U.S. Second Circuit Court of Appeals and Solicitor General (1961-1967)
 

    By 1961, Marshall had been working with the NAACP for twenty-five years and was ready to leave. He said of his decision that “I thought I’d kind of outlived my usefulness, in original ideas, in the NAACP hierarchy.”1 Robert Kennedy, Attorney General under his brother, President John F. Kennedy wanted Marshall to take a position on the federal district court, but Marshall replied that he would rather serve on the court of appeals. Kennedy did not want to give Marshall the job, although there was an open position. Marshall ended the meeting, saying “The trouble is that you are different from me. You don’t know what that means, but all I’ve had in my life is nothing. It’s not new to me, so goodbye.”2 And he walked out.


    President Kennedy nominated Marshall for the court of appeals in 1961, and despite what Robert Kennedy said to Marshall in person, he vouched for his appointment. The vote on his nomination was delayed for eight months by southern Democratic senators, who were opposed to Marshall’s appointment because of his long involvement with the NAACP. Questions were raised about Marshall's ability as a lawyer and a judge, and whether he was a racist and/or a communist. The southern senators seemed to oppose him because of his race and his defense of civil rights laws. After the eighth month of delay, they conducted strenuous hearings which lasted six days over a three month period. He was confirmed as a judge on the U.S. Second Circuit Court of Appeals on September 11, 1962, amidst a cheering crowd of supporters.
 

    The Second Circuit Court was then and is now the most esteemed of the thirteen federal appellate courts, and its judgments in many controversial cases were upheld by the Supreme Court. When Marshall was appointed to the court, there were more cases about constitutional rights than ever before. Marshall wrote 118 opinions - 98 majority opinions, 8 concurring opinions, and 12 dissenting opinions. None of his 98 majority opinions were ever overturned by the Supreme Court. Throughout his four years as a Circuit judge, Marshall remained a liberal on many issues, including academic freedom, the right to a fair trial, and the right of civil rights demonstrators to picket and protest.

TASK PROMPT: Can you copy the text on Marshall's years as a judge and Solicitor General from "By 1961, Marshall" up to and including "he walked out.", changing "twenty-five years" to "25 years"?

ITEMS:
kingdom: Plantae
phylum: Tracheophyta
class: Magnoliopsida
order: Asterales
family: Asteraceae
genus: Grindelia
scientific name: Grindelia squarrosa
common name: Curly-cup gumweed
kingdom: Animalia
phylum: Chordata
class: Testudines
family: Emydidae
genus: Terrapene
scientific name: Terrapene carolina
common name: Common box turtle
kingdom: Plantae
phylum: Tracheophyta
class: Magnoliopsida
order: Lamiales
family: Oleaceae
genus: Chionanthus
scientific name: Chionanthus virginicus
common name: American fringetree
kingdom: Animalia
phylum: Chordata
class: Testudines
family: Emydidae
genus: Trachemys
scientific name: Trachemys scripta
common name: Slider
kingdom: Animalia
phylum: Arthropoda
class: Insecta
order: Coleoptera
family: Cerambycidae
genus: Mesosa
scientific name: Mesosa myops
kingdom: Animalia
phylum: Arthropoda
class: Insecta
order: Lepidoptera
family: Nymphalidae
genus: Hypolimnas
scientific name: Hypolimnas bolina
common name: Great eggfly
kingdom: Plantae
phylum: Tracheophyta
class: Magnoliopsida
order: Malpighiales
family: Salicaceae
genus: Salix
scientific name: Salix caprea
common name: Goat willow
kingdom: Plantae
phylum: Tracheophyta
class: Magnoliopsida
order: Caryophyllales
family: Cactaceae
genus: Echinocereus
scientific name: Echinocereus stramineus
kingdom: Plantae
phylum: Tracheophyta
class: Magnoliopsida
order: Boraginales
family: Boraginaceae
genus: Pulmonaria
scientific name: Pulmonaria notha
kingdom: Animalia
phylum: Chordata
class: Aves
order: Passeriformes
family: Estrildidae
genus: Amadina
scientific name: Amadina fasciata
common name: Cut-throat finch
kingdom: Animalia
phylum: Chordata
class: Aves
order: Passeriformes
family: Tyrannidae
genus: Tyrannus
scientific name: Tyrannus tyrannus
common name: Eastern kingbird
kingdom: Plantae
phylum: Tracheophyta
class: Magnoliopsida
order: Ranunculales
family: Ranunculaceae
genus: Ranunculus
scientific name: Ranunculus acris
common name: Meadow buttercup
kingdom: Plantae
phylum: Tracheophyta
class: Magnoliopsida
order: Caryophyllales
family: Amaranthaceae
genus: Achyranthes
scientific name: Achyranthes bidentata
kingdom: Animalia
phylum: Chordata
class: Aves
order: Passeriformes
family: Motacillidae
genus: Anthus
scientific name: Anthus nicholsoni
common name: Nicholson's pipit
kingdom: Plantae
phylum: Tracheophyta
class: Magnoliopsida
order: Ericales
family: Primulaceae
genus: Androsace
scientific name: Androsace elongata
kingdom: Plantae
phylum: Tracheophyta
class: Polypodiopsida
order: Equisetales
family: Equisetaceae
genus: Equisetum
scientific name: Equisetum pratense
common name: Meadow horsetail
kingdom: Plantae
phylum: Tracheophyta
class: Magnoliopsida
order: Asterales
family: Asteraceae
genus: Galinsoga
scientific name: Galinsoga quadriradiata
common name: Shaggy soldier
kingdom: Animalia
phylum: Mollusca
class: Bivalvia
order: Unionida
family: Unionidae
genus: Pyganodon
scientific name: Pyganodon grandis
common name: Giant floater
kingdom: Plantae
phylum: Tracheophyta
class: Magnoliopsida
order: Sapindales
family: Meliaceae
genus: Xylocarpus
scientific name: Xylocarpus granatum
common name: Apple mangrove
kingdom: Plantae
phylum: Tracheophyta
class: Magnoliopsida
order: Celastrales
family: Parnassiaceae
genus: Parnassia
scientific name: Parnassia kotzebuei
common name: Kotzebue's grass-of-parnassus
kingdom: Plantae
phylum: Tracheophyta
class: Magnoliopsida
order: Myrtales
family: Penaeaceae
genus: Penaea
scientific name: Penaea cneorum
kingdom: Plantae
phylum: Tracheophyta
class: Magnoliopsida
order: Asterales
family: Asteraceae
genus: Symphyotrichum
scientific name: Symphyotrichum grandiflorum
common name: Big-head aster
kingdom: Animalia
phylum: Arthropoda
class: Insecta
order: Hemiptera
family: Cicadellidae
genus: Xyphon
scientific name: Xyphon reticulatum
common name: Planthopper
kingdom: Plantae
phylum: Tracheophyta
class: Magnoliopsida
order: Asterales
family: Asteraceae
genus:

RIGHT ANSWER:
By 1961, Marshall had been working with the NAACP for 25 years and was ready to leave. He said of his decision that “I thought I’d kind of outlived my usefulness, in original ideas, in the NAACP hierarchy.”1 Robert Kennedy, Attorney General under his brother, President John F. Kennedy wanted Marshall to take a position on the federal district court, but Marshall replied that he would rather serve on the court of appeals. Kennedy did not want to give Marshall the job, although there was an open position. Marshall ended the meeting, saying “The trouble is that you are different from me. You don’t know what that means, but all I’ve had in my life is nothing. It’s not new to me, so goodbye.”2 And he walked out.